Question

Use the alternate limit definition,
Limit as x approaches a f(x) - f(a) /x-a
With a = 2, to find the value of f ′(2).

Answer 1

What is the Alternate Limit Definition

Answer 2

I'd recommend that you google terms such as "alternate limit definition" on your own, because the look-up skills you'd develop by doing so will be extremely important as your education progresses.

Here are some of the returns I got from googling "alternative limit definition."

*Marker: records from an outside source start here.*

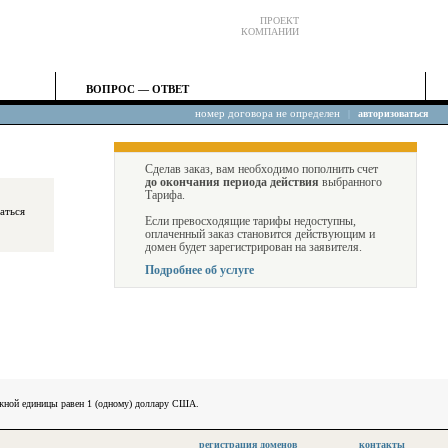
ПРОЕКТ
КОМПАНИИ
ВОПРОС — ОТВЕТ
номер договора не определен
|
авторизоваться
Сделав заказ, вам необходимо пополнить счет
до окончания периода действия
выбранного
Тарифа.
Если превосходящие тарифы недоступны,
оплаченный заказ становится действующим и
домен будет зарегистрирован на заявителя.
Подробнее об услуге
ежной единицы равен 1 (одному) доллару США.
регистрация доменов
контакты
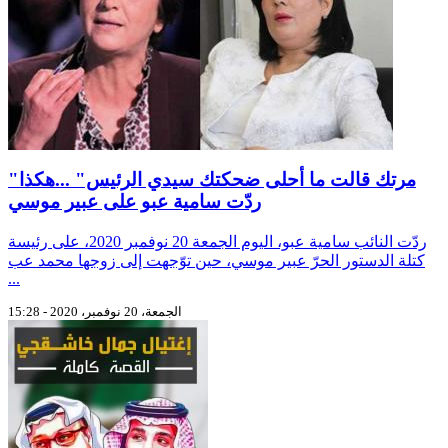
"مرتك قالت ما أحلى ضحكتك سيدي الرئيس" ...هكذا
ردّت سامية عبو على عبير موسي
ردّت النائب سامية عبو، اليوم الجمعة 20 نوفمبر 2020، على رئيسة
كتلة الدستور الحرّ عبير موسي، حين توّجهت إلى زوجها محمد عب
...
الجمعة، 20 نوفمبر، 2020 - 15:28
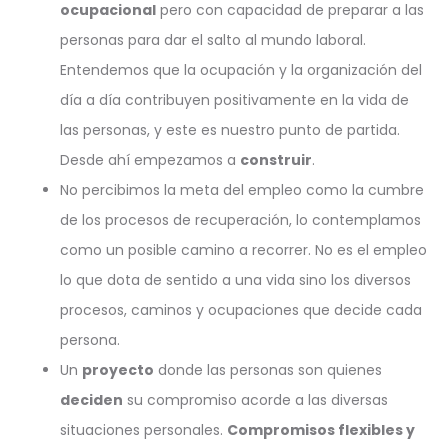
ocupacional
pero con capacidad de preparar a las
personas para dar el salto al mundo laboral.
Entendemos que la ocupación y la organización del
día a día contribuyen positivamente en la vida de
las personas, y este es nuestro punto de partida.
Desde ahí empezamos a
construir
.
No percibimos la meta del empleo como la cumbre
de los procesos de recuperación, lo contemplamos
como un posible camino a recorrer. No es el empleo
lo que dota de sentido a una vida sino los diversos
procesos, caminos y ocupaciones que decide cada
persona.
Un
proyecto
donde las personas son quienes
deciden
su compromiso acorde a las diversas
situaciones personales.
Compromisos flexibles y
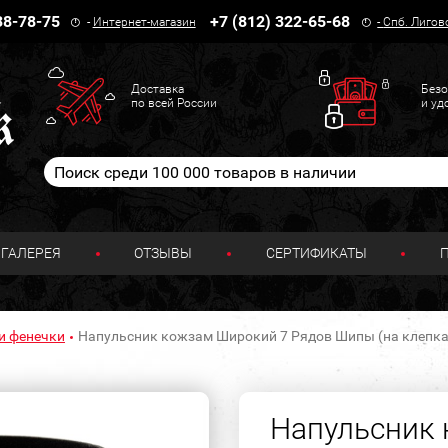
38-78-75
+7 (812) 322-65-68
-
Интернет-магазин
-
Спб. Лигов
Доставка
Безо
по всей России
и уд
ГАЛЕРЕЯ
ОТЗЫВЫ
СЕРТИФИКАТЫ
и фенечки
Напульсник кожзам Широкий 7 Рядов Шипы (на клепка
Напульсник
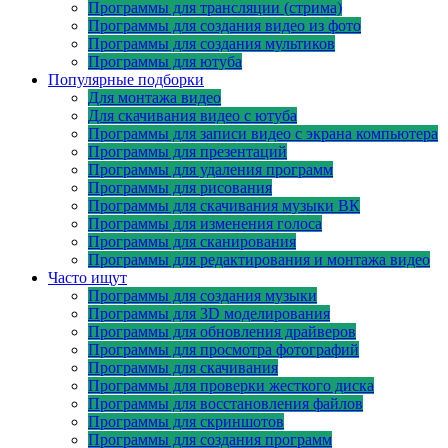
Программы для трансляции (стрима)
Программы для создания видео из фото
Программы для создания мультиков
Программы для ютуба
Популярные подборки
Для монтажа видео
Для скачивания видео с ютуба
Программы для записи видео с экрана компьютера
Программы для презентаций
Программы для удаления программ
Программы для рисования
Программы для скачивания музыки ВК
Программы для изменения голоса
Программы для сканирования
Программы для редактирования и монтажа видео
Часто ищут
Программы для создания музыки
Программы для 3D моделирования
Программы для обновления драйверов
Программы для просмотра фотографий
Программы для скачивания
Программы для проверки жесткого диска
Программы для восстановления файлов
Программы для скриншотов
Программы для создания программ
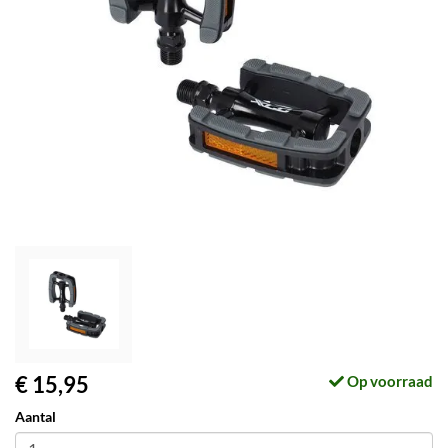
€ 15,95
Op voorraad
Aantal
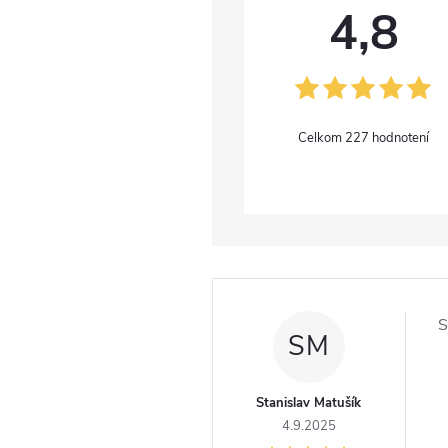
4,8
227 hodnotení
V
ý
S
SM
p
i
Stanislav Matušík
4.9.2025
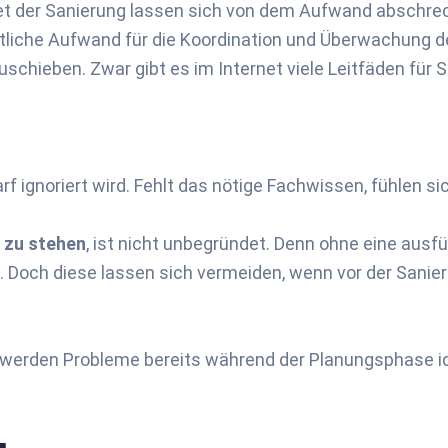
t der Sanierung lassen sich von dem Aufwand abschre
liche Aufwand für die Koordination und Überwachung der
chieben. Zwar gibt es im Internet viele Leitfäden für S
 ignoriert wird. Fehlt das nötige Fachwissen, fühlen si
 zu stehen
, ist nicht unbegründet. Denn ohne eine aus
och diese lassen sich vermeiden, wenn vor der Sanierun
werden Probleme bereits während der Planungsphase iden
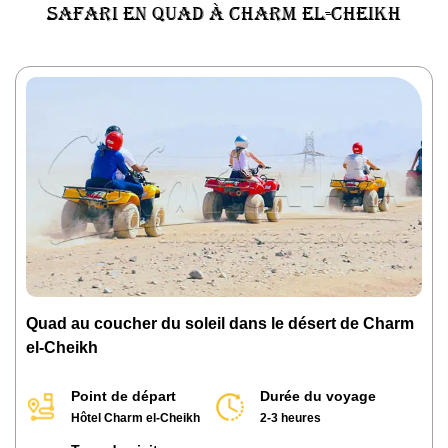
Safari en quad à Charm el-Cheikh
Quad au coucher du soleil dans le désert de Charm
el-Cheikh
Point de départ
Durée du voyage
Hôtel Charm el-Cheikh
2-3 heures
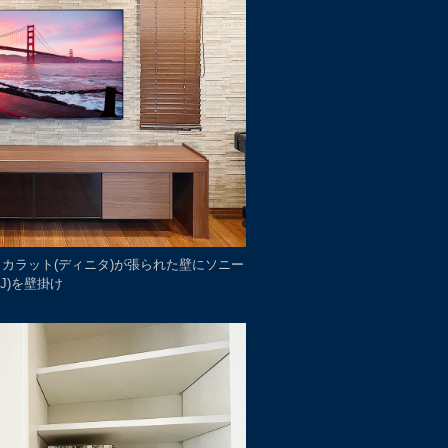
エコカラット(ディニタ)が張られた壁にソニー
5J)を壁掛け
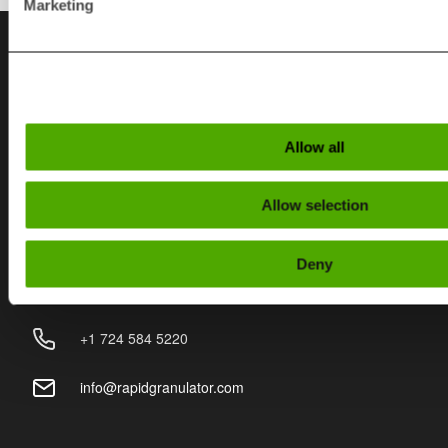
Marketing
Kontakt
SVERIGE
Allow all
+46 (0)370 86500
Allow selection
info@rapidgranulator.se
Deny
USA
+1 724 584 5220
info@rapidgranulator.com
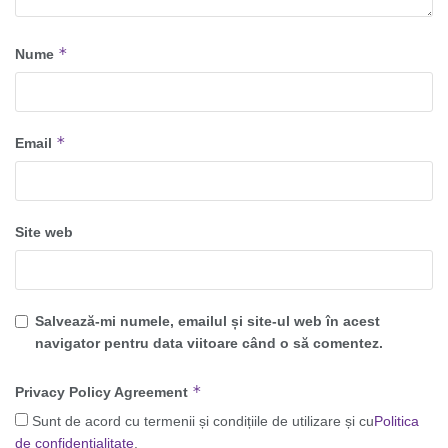
*
Nume
*
Email
Site web
Salvează-mi numele, emailul și site-ul web în acest
navigator pentru data viitoare când o să comentez.
*
Privacy Policy Agreement
Sunt de acord cu termenii și condițiile de utilizare și cu
Politica
de confidențialitate
.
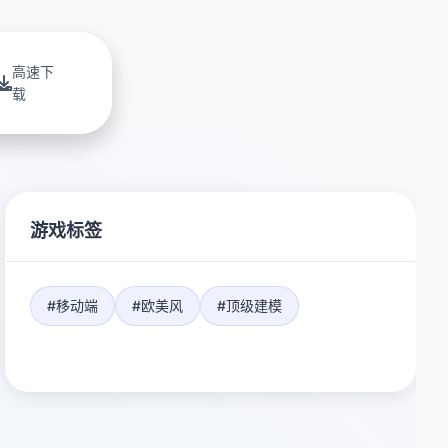
高速下
载
游戏标签
#移动端
#欧美风
#顶级建模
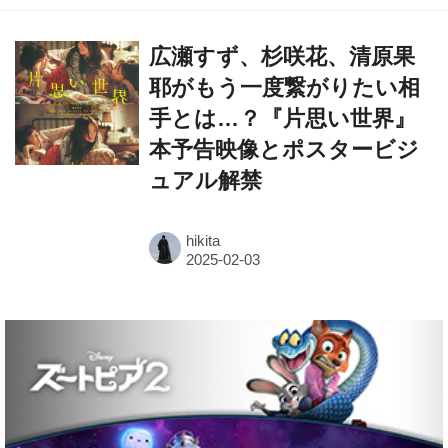
広瀬すず、杉咲花、清原果
耶がもう一度繋がりたい相
手とは…？『片思い世界』
本予告映像とポスタービジ
ュアル解禁
hikita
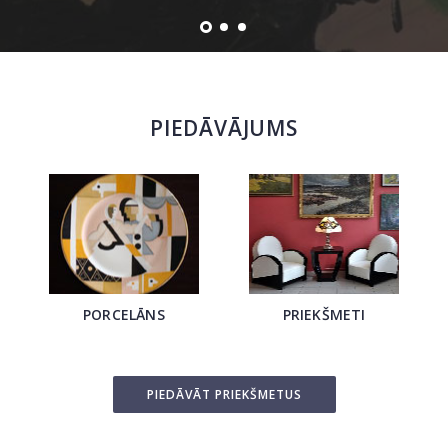
PIEDĀVĀJUMS
PORCELĀNS
PRIEKŠMETI
PIEDĀVĀT PRIEKŠMETUS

https://www.google.com/search?q=lternate+Limit+Definition&oq=lternate+Limit+Definition&aqs=chrome..69i57j0l4.383j0j7&sourceid=chrome&ie=UTF-8

Answer 3

That has not helped me

Answer 4

I feel like there is something lacking in your question like what is f(x)=?

Anyways here an example:
Say
\[f(x)=\frac{1}{x+3} \\ f'(2)=\lim_{x \rightarrow 2} \frac{f(x)-f(2)}{x-2} \text{ I replaced } a \text{ with } 2 \\ f'(2)=\lim_{x \rightarrow 2} \frac{\frac{1}{x+3}-\frac{1}{2+3}}{x-2} \text{ I evaluate } f(x) \text{ and } f(2) \text{ using } f(x)=\frac{1}{x+3} \\ f'(2)=\lim_{x \rightarrow 2} \frac{\frac{1}{x+3}-\frac{1}{5}}{x-2} \text{ now let's get rid of the compound fraction } \]
\[
\text{ Multiply numerator and denominator by } 5(x+3) \]

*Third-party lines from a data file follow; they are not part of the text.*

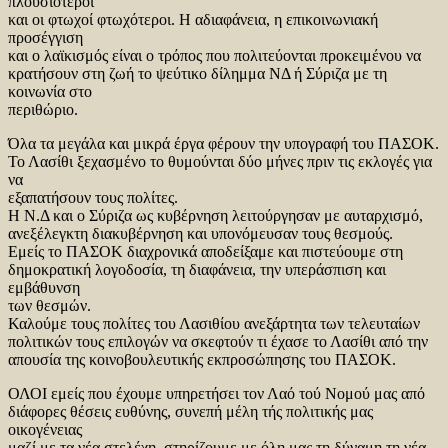
πλουσιότεροι
και οι φτωχοί φτωχότεροι. Η αδιαφάνεια, η επικοινωνιακή
προσέγγιση
και ο λαϊκισμός είναι ο τρόπος που πολιτεύονται προκειμένου να
κρατήσουν στη ζωή το ψεύτικο δίλημμα ΝΔ ή Σύριζα με τη
κοινωνία στο
περιθώριο.
Όλα τα μεγάλα και μικρά έργα φέρουν την υπογραφή του ΠΑΣΟΚ.
Το Λασίθι ξεχασμένο το θυμούνται δύο μήνες πριν τις εκλογές για
να
εξαπατήσουν τους πολίτες.
Η Ν.Δ και ο Σύριζα ως κυβέρνηση λειτούργησαν με αυταρχισμό,
ανεξέλεγκτη διακυβέρνηση και υπονόμευσαν τους θεσμούς.
Εμείς το ΠΑΣΟΚ διαχρονικά αποδείξαμε και πιστεύουμε στη
δημοκρατική λογοδοσία, τη διαφάνεια, την υπεράσπιση και
εμβάθυνση
των θεσμών.
Καλούμε τους πολίτες του Λασιθίου ανεξάρτητα των τελευταίων
πολιτικών τους επιλογών να σκεφτούν τι έχασε το Λασίθι από την
απουσία της κοινοβουλευτικής εκπροσώπησης του ΠΑΣΟΚ.
ΟΛΟΙ εμείς που έχουμε υπηρετήσει τον Λαό τού Νομού μας από
διάφορες θέσεις ευθύνης, συνεπή μέλη τής πολιτικής μας
οικογένειας
μαζί με τα νέα στελέχη, στηρίζουμε με όλη μας τη δύναμη τη νέα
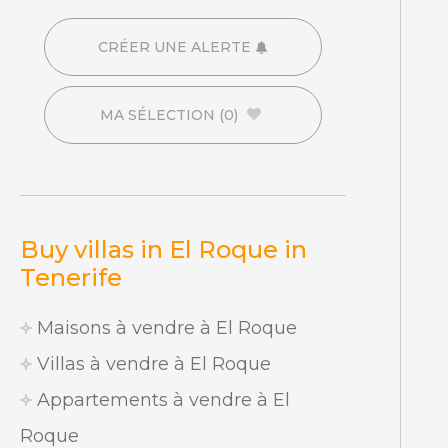
CRÉER UNE ALERTE
MA SÉLECTION
(0)
Buy villas in El Roque in
Tenerife
Maisons à vendre à El Roque
Villas à vendre à El Roque
Appartements à vendre à El
Roque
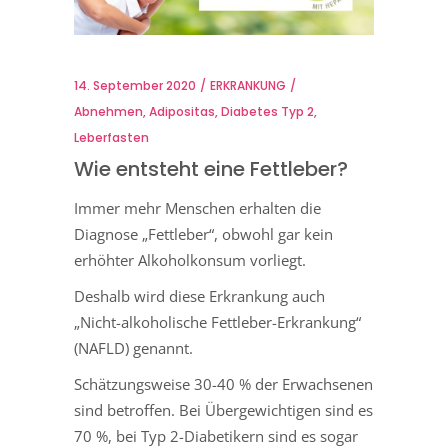
14. September 2020
ERKRANKUNG
Abnehmen
,
Adipositas
,
Diabetes Typ 2
,
Leberfasten
Wie entsteht eine Fettleber?
Immer mehr Menschen erhalten die
Diagnose „Fettleber“, obwohl gar kein
erhöhter Alkoholkonsum vorliegt.
Deshalb wird diese Erkrankung auch
„Nicht-alkoholische Fettleber-Erkrankung“
(NAFLD) genannt.
Schätzungsweise 30-40 % der Erwachsenen
sind betroffen. Bei Übergewichtigen sind es
70 %, bei Typ 2-Diabetikern sind es sogar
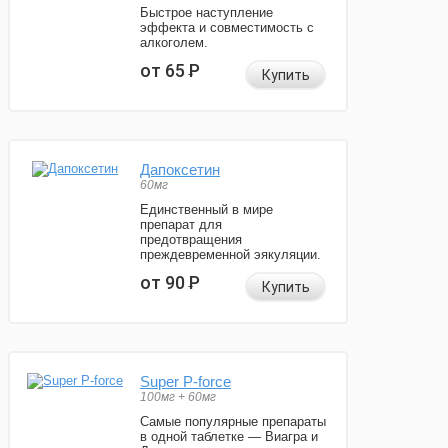
Быстрое наступление
эффекта и совместимость с
алкоголем.
от 65
Р
Купить
Дапоксетин
60мг
Единственный в мире
препарат для
предотвращения
преждевременной эякуляции.
от 90
Р
Купить
Super P-force
100мг + 60мг
Самые популярные препараты
в одной таблетке — Виагра и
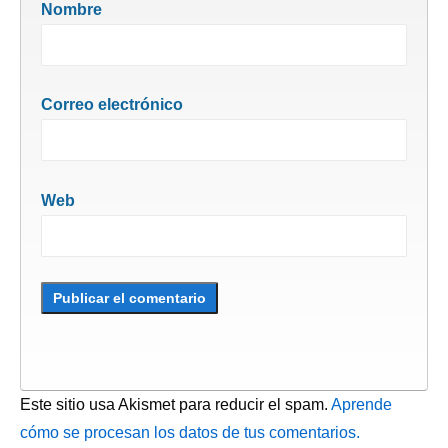
Nombre
Correo electrónico
Web
Este sitio usa Akismet para reducir el spam.
Aprende
cómo se procesan los datos de tus comentarios.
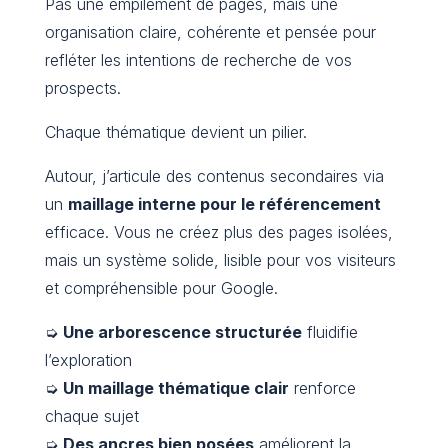
Pas une empilement de pages, mais une
organisation claire, cohérente et pensée pour
refléter les intentions de recherche de vos
prospects.
Chaque thématique devient un pilier.
Autour, j’articule des contenus secondaires via
un
maillage interne pour le référencement
efficace. Vous ne créez plus des pages isolées,
mais un système solide, lisible pour vos visiteurs
et compréhensible pour Google.
➭
Une arborescence structurée
fluidifie
l’exploration
➭
Un maillage thématique clair
renforce
chaque sujet
➭
Des ancres bien posées
améliorent la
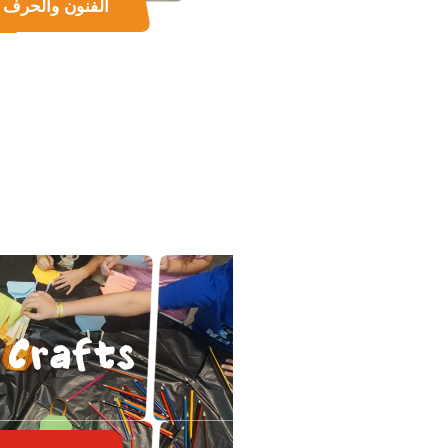
الفنون والحرف ا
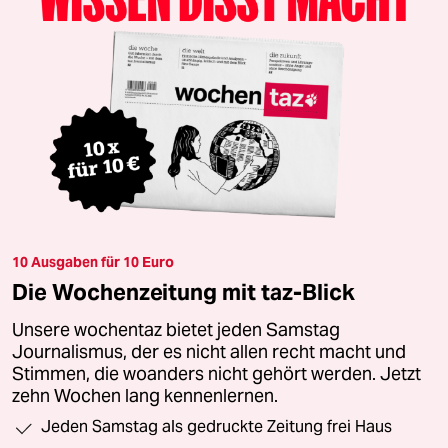
10 Ausgaben für 10 Euro
Die Wochenzeitung mit taz-Blick
Unsere wochentaz bietet jeden Samstag
Journalismus, der es nicht allen recht macht und
Stimmen, die woanders nicht gehört werden. Jetzt
zehn Wochen lang kennenlernen.
Jeden Samstag als gedruckte Zeitung frei Haus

\[f'(2)=\lim_{x \rightarrow 2} \frac{\frac{1}{x+3}-\frac{1}{5}}{x-2} \cdot \frac{5 (x+3)}{5(x+3)} \\ f'(2)=\lim_{x \rightarrow 2} \frac{\frac{1}{x+3} \cdot 5(x+3)-\frac{1}{5} \cdot 5 (x+3)}{(x -2) \cdot 5(x+3)} \text{ I distributed on top}\]


\[f'(2)=\lim_{x \rightarrow 2} \frac{5-(x+3)}{(x-2) \cdot 5(x+3)}\]

\[f'(2)=\lim_{x \rightarrow 2} \frac{-x+2}{(x-2) \cdot 5(x+3)} \\ f'(2)=\lim_{x \rightarrow 2} \frac{-(x-2)}{(x-2) \cdot 5(x+3)} \\ \text{ notice we can finally cancel the thing that would make the bottom 0}\]

\[f'(2)=\lim_{x \rightarrow 2} \frac{-1}{5 (x+3)} \\ \text{ We can finally plug in } 2 \\ f'(2)=\frac{-1}{5(2+3)}=\frac{-1}{5(5)}=\frac{-1}{25}\]

Answer 5

THANK YOU!!!